Monday, July 28, 2014

A.S. Haley: Analyzing the Quincy Decision

July 28, 2014

On July 24, 2014 the Illinois Appellate Court for the Fourth District filed its opinion in the appeal taken by the Episcopal Church (USA) from a judgment entered against it by the Hon. Thomas J. Ortbal in September 2013. The three justices on the panel joined in a twenty-page decision that affirmed Judge Ortbal’s judgment in all respects: the (Anglican) Diocese of Quincy properly amended its governing documents so as to secede from ECUSA and cease being a member diocese in 2008; the real and personal property remained with the withdrawing diocesan corporation under Illinois law, and neither was subject to any express or implied trust claims by ECUSA; and ECUSA could not, after the Diocese had completed its vote to withdraw, purport to remove the diocesan trustees or officers and replace them with people from its remnant group that decided to stay with the national Church.

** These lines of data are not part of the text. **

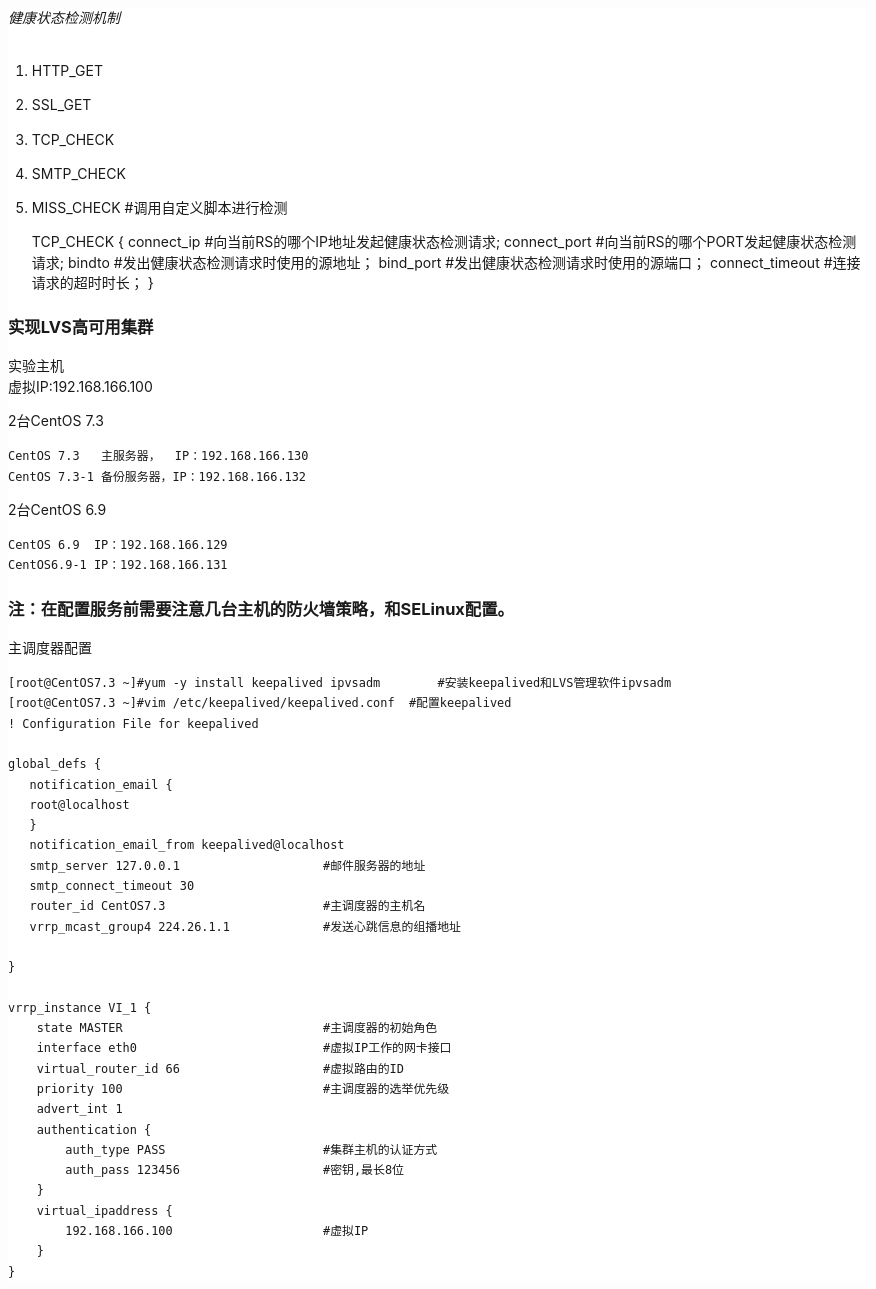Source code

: 
###### 健康状态检测机制

1.  HTTP_GET
2.  SSL_GET
3.  TCP_CHECK
4.  SMTP_CHECK
5.  MISS_CHECK #调用自定义脚本进行检测

    TCP_CHECK {
            connect_ip <IP ADDRESS>         #向当前RS的哪个IP地址发起健康状态检测请求;
            connect_port <PORT>             #向当前RS的哪个PORT发起健康状态检测请求;
            bindto <IP ADDRESS>             #发出健康状态检测请求时使用的源地址；
            bind_port <PORT>                #发出健康状态检测请求时使用的源端口；
            connect_timeout <INTEGER>       #连接请求的超时时长；
    }
    

### 实现LVS高可用集群

实验主机  
虚拟IP:192.168.166.100

2台CentOS 7.3

    CentOS 7.3   主服务器，  IP：192.168.166.130
    CentOS 7.3-1 备份服务器，IP：192.168.166.132
    

2台CentOS 6.9

    CentOS 6.9  IP：192.168.166.129
    CentOS6.9-1 IP：192.168.166.131
    

### 注：在配置服务前需要注意几台主机的防火墙策略，和SELinux配置。

主调度器配置

    [root@CentOS7.3 ~]#yum -y install keepalived ipvsadm        #安装keepalived和LVS管理软件ipvsadm
    [root@CentOS7.3 ~]#vim /etc/keepalived/keepalived.conf  #配置keepalived
    ! Configuration File for keepalived
    
    global_defs {
       notification_email {
       root@localhost
       }
       notification_email_from keepalived@localhost
       smtp_server 127.0.0.1                    #邮件服务器的地址
       smtp_connect_timeout 30
       router_id CentOS7.3                      #主调度器的主机名
       vrrp_mcast_group4 224.26.1.1             #发送心跳信息的组播地址
        
    }
    
    vrrp_instance VI_1 {
        state MASTER                            #主调度器的初始角色
        interface eth0                          #虚拟IP工作的网卡接口
        virtual_router_id 66                    #虚拟路由的ID
        priority 100                            #主调度器的选举优先级
        advert_int 1
        authentication {
            auth_type PASS                      #集群主机的认证方式
            auth_pass 123456                    #密钥,最长8位
        }
        virtual_ipaddress {
            192.168.166.100                     #虚拟IP
        }
    }
    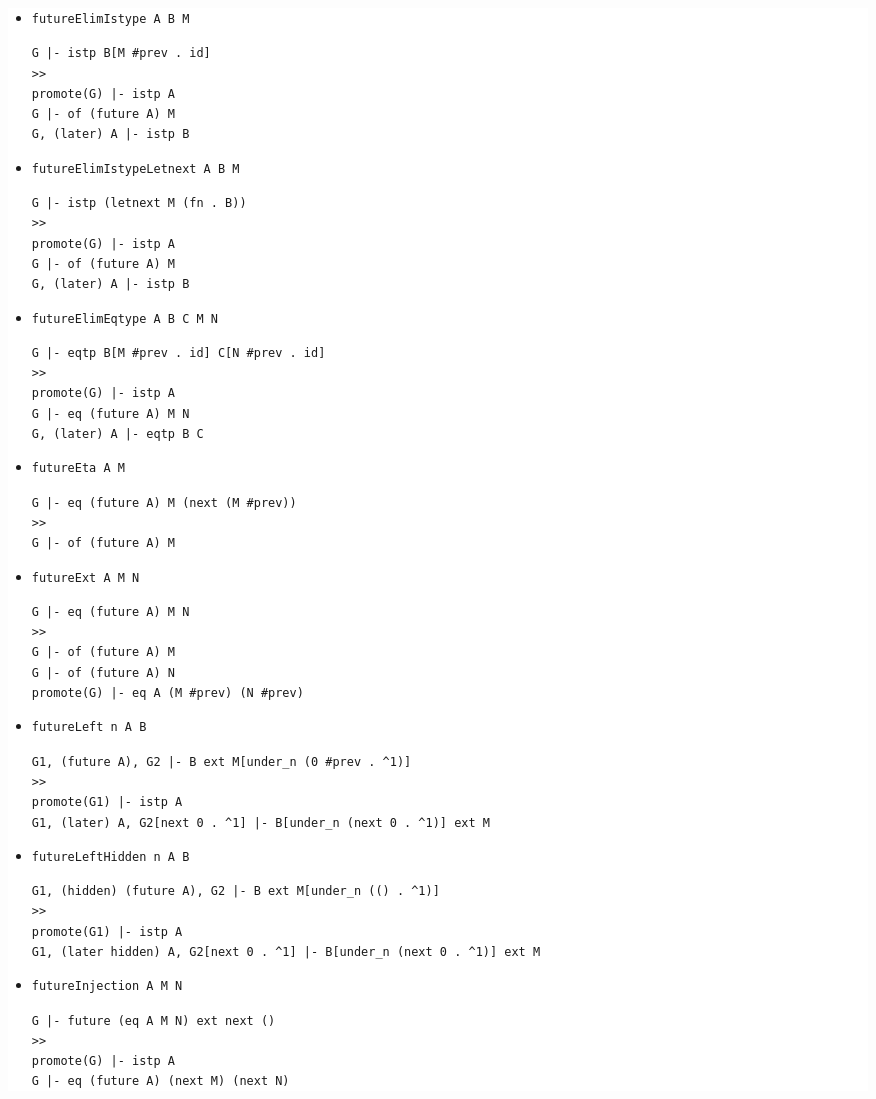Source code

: - `futureElimIstype A B M`

      G |- istp B[M #prev . id]
      >>
      promote(G) |- istp A
      G |- of (future A) M
      G, (later) A |- istp B

- `futureElimIstypeLetnext A B M`

      G |- istp (letnext M (fn . B))
      >>
      promote(G) |- istp A
      G |- of (future A) M
      G, (later) A |- istp B

- `futureElimEqtype A B C M N`

      G |- eqtp B[M #prev . id] C[N #prev . id]
      >>
      promote(G) |- istp A
      G |- eq (future A) M N
      G, (later) A |- eqtp B C

- `futureEta A M`

      G |- eq (future A) M (next (M #prev))
      >>
      G |- of (future A) M

- `futureExt A M N`

      G |- eq (future A) M N
      >>
      G |- of (future A) M
      G |- of (future A) N
      promote(G) |- eq A (M #prev) (N #prev)

- `futureLeft n A B`

      G1, (future A), G2 |- B ext M[under_n (0 #prev . ^1)]
      >>
      promote(G1) |- istp A
      G1, (later) A, G2[next 0 . ^1] |- B[under_n (next 0 . ^1)] ext M

- `futureLeftHidden n A B`

      G1, (hidden) (future A), G2 |- B ext M[under_n (() . ^1)]
      >>
      promote(G1) |- istp A
      G1, (later hidden) A, G2[next 0 . ^1] |- B[under_n (next 0 . ^1)] ext M

- `futureInjection A M N`

      G |- future (eq A M N) ext next ()
      >>
      promote(G) |- istp A
      G |- eq (future A) (next M) (next N)

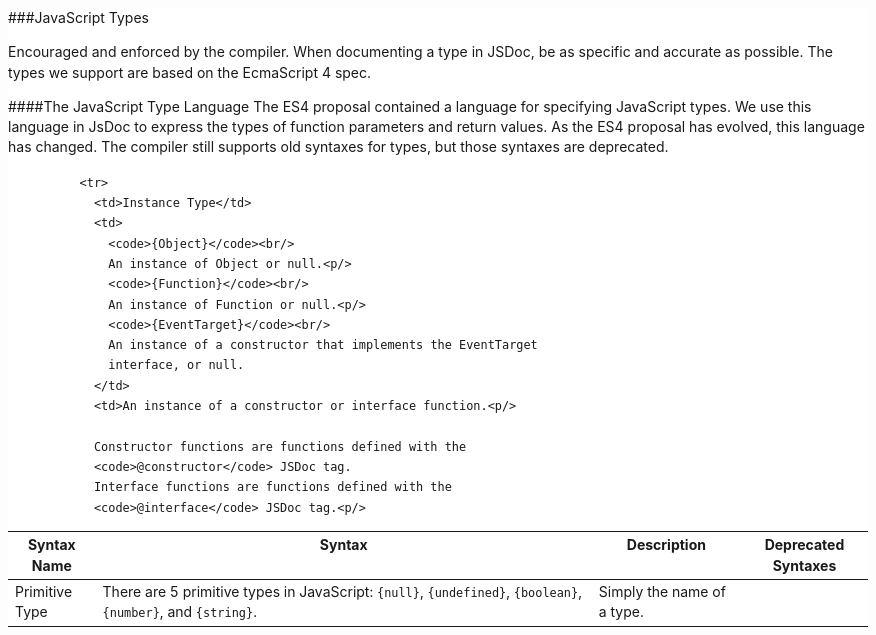 ###JavaScript Types

Encouraged and enforced by the compiler.
When documenting a type in JSDoc, be as specific and accurate as possible. The types we support are based on the EcmaScript 4 spec.

####The JavaScript Type Language
The ES4 proposal contained a language for specifying JavaScript types. We use this language in JsDoc to express the types of function parameters and return values.
As the ES4 proposal has evolved, this language has changed. The compiler still supports old syntaxes for types, but those syntaxes are deprecated.
<xml>
<table border="0" style="border-collapse:collapse" cellpadding="2">
            <thead>
              <tr>
                <th>Syntax Name</th>
                <th>Syntax</th>
                <th>Description</th>
                <th>Deprecated Syntaxes</th>
              </tr>
            </thead>
            <tbody>
              <tr>
                <td>Primitive Type</td>
                <td>
                  There are 5 primitive types in JavaScript:
                  <code>{null}</code>,
                  <code>{undefined}</code>,
                  <code>{boolean}</code>,
                  <code>{number}</code>, and
                  <code>{string}</code>.
                </td>
                <td>Simply the name of a type.</td>
                <td/>
              </tr>

              <tr>
                <td>Instance Type</td>
                <td>
                  <code>{Object}</code><br/>
                  An instance of Object or null.<p/>
                  <code>{Function}</code><br/>
                  An instance of Function or null.<p/>
                  <code>{EventTarget}</code><br/>
                  An instance of a constructor that implements the EventTarget
                  interface, or null.
                </td>
                <td>An instance of a constructor or interface function.<p/>

                Constructor functions are functions defined with the
                <code>@constructor</code> JSDoc tag.
                Interface functions are functions defined with the
                <code>@interface</code> JSDoc tag.<p/>
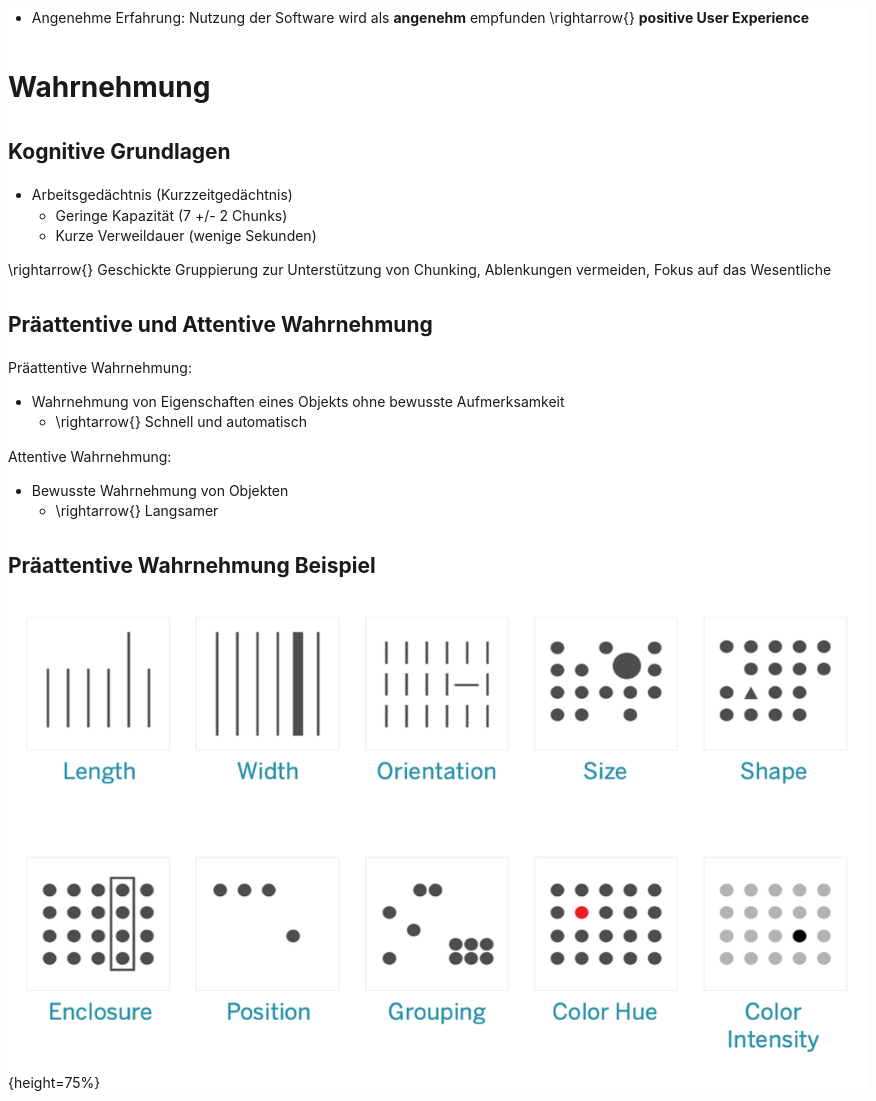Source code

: + Angenehme Erfahrung: Nutzung der Software wird als **angenehm** empfunden \rightarrow{} **positive User Experience**


# Wahrnehmung

## Kognitive Grundlagen

- Arbeitsgedächtnis (Kurzzeitgedächtnis)
  - Geringe Kapazität (7 +/- 2 Chunks)
  - Kurze Verweildauer (wenige Sekunden)

\rightarrow{} Geschickte Gruppierung zur Unterstützung von Chunking, Ablenkungen vermeiden, Fokus auf das Wesentliche




## Präattentive und Attentive Wahrnehmung

Präattentive Wahrnehmung:

- Wahrnehmung von Eigenschaften eines Objekts ohne bewusste Aufmerksamkeit
  - \rightarrow{} Schnell und automatisch

Attentive Wahrnehmung:

- Bewusste Wahrnehmung von Objekten
  - \rightarrow{} Langsamer


## Präattentive Wahrnehmung Beispiel

![Präattentive Wahrnehmung](./media/pre_attentive_processing.png){height=75%}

The opinion by the appellate court is a model of clear reasoning, and needs little commentary to be understandable by a lay person. It begins by explaining precisely how the dispute came about, and traces the facts up to the time of the original lawsuit brought by the Anglican Diocese after ECUSA’s attorneys had persuaded the Diocese’s bankers to put a freeze on all of its funds on deposit with them.

Then the opinion summarizes the proceedings leading to, and evidence offered at, the trial before Judge Ortbal in April and May of 2013. The key testimony was mostly received on the question of whether or not ECUSA could be said to be a “hierarchical” church with respect to its member dioceses.

Readers of my posts have known the answer to that question for a long time. ECUSA, the national Church, likes to claim that dioceses do not exist apart from the national Church; but the truth runs the other way: the national Church would be nothing without its member dioceses—and particularly those pre-existing dioceses corresponding to the former Church of England in each of nine former colonies. Representatives from those nine dioceses (referred to at the time not by the word “diocese”, but rather as, e.g., the “Protestant Episcopal Church in the State of Maryland”) met together in Philadelphia and New York over a five-year period beginning in 1785, and eventually agreed to come together in a General Convention (“calling together”) of all of their nine separate churches in a deliberative body that could adopt uniform standards of worship and discipline to be shared among all of them.